◆ **RECORDS SHOWN**:
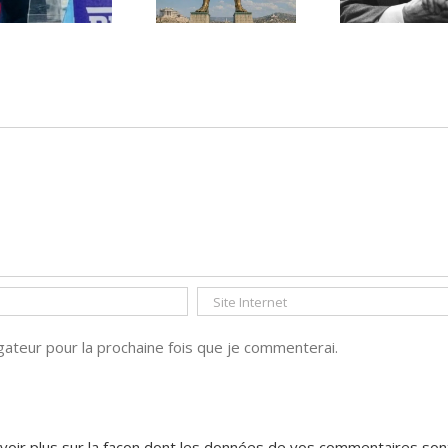
déserté
PAR « LA REGLE
DU JEU »
ateur pour la prochaine fois que je commenterai.
voir plus sur la façon dont les données de vos commentaires son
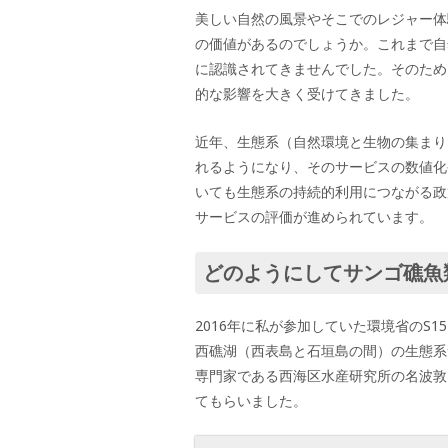
美しい自然の風景やそこでのレジャー体
の価値があるのでしょうか。これまで自
に認識されてきませんでした。そのため
的な影響を大きく受けてきました。
近年、生態系（自然環境と生物の集まり
れるようになり、そのサービスの数値化
いても生態系の持続的利用につながる政
サービスの評価が進められています。
どのようにしてサンゴ礁魚
2016年に私が参加していた環境省のS
西礁湖（西表島と石垣島の間）の生態系
専門家である西海区水産研究所の名波敦
てもらいました。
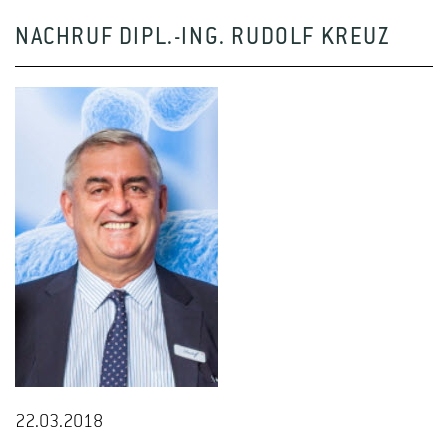
NACHRUF DIPL.-ING. RUDOLF KREUZ
22.03.2018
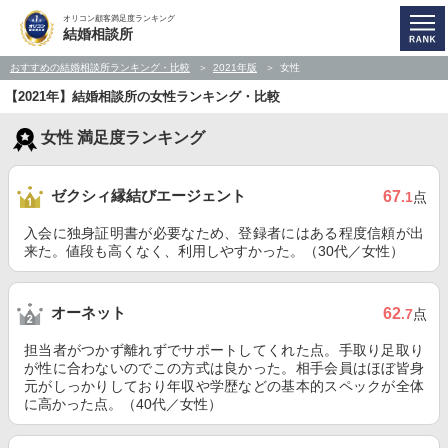
オリコン顧客満足度ランキング
結婚相談所
おすすめの結婚相談所ランキング・比較
2021年版
女性
【2021年】結婚相談所の女性ランキング・比較
女性 満足度ランキング
ゼクシィ縁結びエージェント
67
.1
点
入会に独身証明書が必要なため、登録者にはある程度信頼が出
来た。値段も高くなく、利用しやすかった。（30代／女性）
オーネット
62
.7
点
担当者がつかず離れずでサポートしてくれた点。手取り足取り
が性に合わないのでこの方式は良かった。相手会員はほぼ皆身
元がしっかりしており年収や学歴などの基本的スペックが全体
に高かった点。（40代／女性）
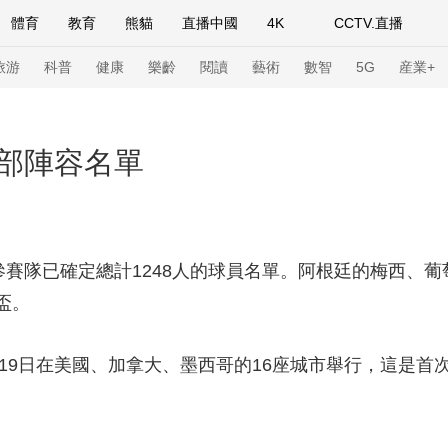
體育
教育
熊貓
直播中國
4K
CCTV.直播
式妙語
主持人
下載央視影音
熱解讀
天天學習
旅游
科普
健康
樂齡
閱讀
藝術
數智
5G
産業+
紀錄片網
國家大劇院
大型活動
部陣容名單
科技
法治
文娛
人物
公益
圖片
習式妙語
央視快評
央視網評
光華銳評
鋒面
賽隊已確定總計1248人的球員名單。阿根廷的梅西、葡
盃。
頻道
VR/AR
4K專區
全景新聞
請入列
人生第一次
人生第二次
9日在美國、加拿大、墨西哥的16座城市舉行，這是首
年冬奧會
CBA
NBA
中超
國足
國際足球
網球
綜
體育江湖
文化體育
冰雪道路
足球道路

◆ **HOW TO COMPLETE THIS TASK**: With the pictures removed, return the listing above in its exact original wording.

◆ **COMPLETED TASK**:
déserté
PAR « LA REGLE
DU JEU »
ateur pour la prochaine fois que je commenterai.
voir plus sur la façon dont les données de vos commentaires son
美しい自然の風景やそこでのレジャー体
の価値があるのでしょうか。これまで自
に認識されてきませんでした。そのため
的な影響を大きく受けてきました。
近年、生態系（自然環境と生物の集まり
れるようになり、そのサービスの数値化
いても生態系の持続的利用につながる政
サービスの評価が進められています。
どのようにしてサンゴ礁魚
2016年に私が参加していた環境省のS
西礁湖（西表島と石垣島の間）の生態系
専門家である西海区水産研究所の名波敦
てもらいました。
NACHRUF DIPL.-ING. RUDOLF KREUZ
22.03.2018
オリコン顧客満足度ランキング
結婚相談所
おすすめの結婚相談所ランキング・比較
2021年版
女性
【2021年】結婚相談所の女性ランキング・比較
女性 満足度ランキング
ゼクシィ縁結びエージェント
67
.1
点
入会に独身証明書が必要なため、登録者にはある程度信頼が出
来た。値段も高くなく、利用しやすかった。（30代／女性）
オーネット
62
.7
点
担当者がつかず離れずでサポートしてくれた点。手取り足取り
が性に合わないのでこの方式は良かった。相手会員はほぼ皆身
元がしっかりしており年収や学歴などの基本的スペックが全体
に高かった点。（40代／女性）
體育
教育
熊貓
直播中國
4K
CCTV.直播
式妙語
主持人
下載央視影音
熱解讀
天天學習
旅游
科普
健康
樂齡
閱讀
藝術
數智
5G
産業+
紀錄片網
國家大劇院
大型活動
部陣容名單
科技
法治
文娛
人物
公益
圖片
習式妙語
央視快評
央視網評
光華銳評
鋒面
賽隊已確定總計1248人的球員名單。阿根廷的梅西、葡
盃。
頻道
VR/AR
4K專區
全景新聞
請入列
人生第一次
人生第二次
9日在美國、加拿大、墨西哥的16座城市舉行，這是首
年冬奧會
CBA
NBA
中超
國足
國際足球
網球
綜
體育江湖
文化體育
冰雪道路
足球道路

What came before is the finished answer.